VO #5: Madigan wrote a strong letter to the Justice Department asking for the case to be moved to another jurisdiction but that didn’t happen. Jan Mann continued to press the case, in spite of the outrageousness of the charges.

Madigan: We thought it was a very large overreach to be using that statute in the first place particularly in light of the fact that it was obviously designed for terrorist activity and I think the prosecutors knew pretty soon on that that was not the case.

VO #6: The facts of the case were pretty straightforward if slightly ridiculous. In January of 2010, Senator Landrieu’s support of Obamacare led Louisiana voters to flood her office with complaints. The plan was to make an undercover video.

O’Keefe: United States Senator Mary Landrieu had said her phones were jammed. We thought it would be revelatory and ironic and funny and youtube worthy if we caught her staffers on tape making derogatory comments about the tea party. "Oh, let's just shut those phones down so those tea party people can't get through to us."

VO #7: Two of the participants were wearing hard hats and reflective vests purchased that morning at a hardware store.

O’Keefe: We looked absurd, we looked like the Village People. In fact, they were dressed so absurdly that one of the secretaries laughed and said they obviously aren't telephone repair people.

VO #8: No one was fooled and someone called the FBI. All four of those arrested faced felony charges...that Mike Madigan says, made no sense at all.
Mike Madigan: There was no criminal intent, there was no effort to commit a felony, no evidence whatsoever.

VO #9: But Assistant U. S. Attorney Jan Mann’s prosecution was relentless. And perhaps even unethical. Privileged...client-attorney emails were somehow released to the press just weeks after the arrest.

Madigan: The only place that that could have happened from was from the seizure of James computer by the government./// Well we thought it was extremely unprofessional, inappropriate if not criminal action.

VO #10: Madigan asked Mann to investigate the leaks but his letter went unanswered. It now seems pretty evident that there were a lot of unethical activities going on in the U.S Attorney’s office. Last year, five New Orleans police officers who had been convicted for a deadly shooting had their convictions overturned.

MSNBC News: In a 129 page ruling a federal judge overturned the convictions citing witness coercion, inconsistent testimony and a scandal in which at least three government attorneys were revealed to have posted comments about the case on line.

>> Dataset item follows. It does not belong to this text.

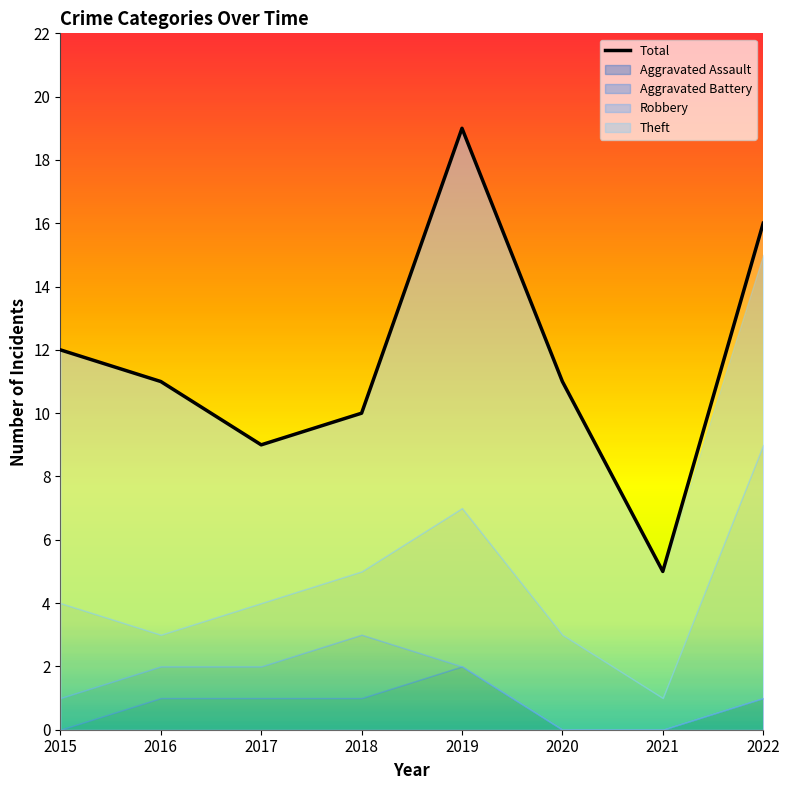

The Total series shows 11 at 2020. True or false?

True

VO #11: They had anonymously posted prejudicial comments condemning the cops before and during the trial. The government attorneys were Jan Mann, Karla Dobinski and Salvatore Perricone.

O’Keefe: It also turns out that one of those U.S. Attorney's was blogging about me.

VO #12: Salvatore Perricone used the screen name legacy U.S.A when commenting about my case. The day after my arrest he anonymously blogged, “sure they should be punished. Throw the book at them.”

legacyusa Jan 27, 2010 Of all the idiots we have in the Senate, why did they pick Mary. Besides, she's hardly ever in that office, anyway. So why? Sure they should be punished. Throw the book at them. But why that office?

VO #13: On May 25th, 2010 the Mary Landrieu case ended.

O’Keefe: The government gave me three years of probation for a class b misdemeanor. It was very unusual. The case was handled unusually. Days before I was sentenced, a federal judge who usually doesn't get involved in misdemeanor cases, made reference of an extremely serious crime I committed. He talked about acts of violence being committed.

Madigan: I have to say that in forty years of practice I’ve never seen a probation like that. It was extremely onerous, with regard to James. It made his life miserable basically requiring all kinds of things that I thought were totally unnecessary and that I have never seen before or since.

O’Keefe: I want people to know about this. I want them to know what happened here./// All of these people need to be brought to justice.

VO #14: Now, some five years on...it is time to set the record straight. Senator Landrieu needs to address these questions. And the prosecutors who handled my case, must answer for their possibly criminal or at least unethical actions.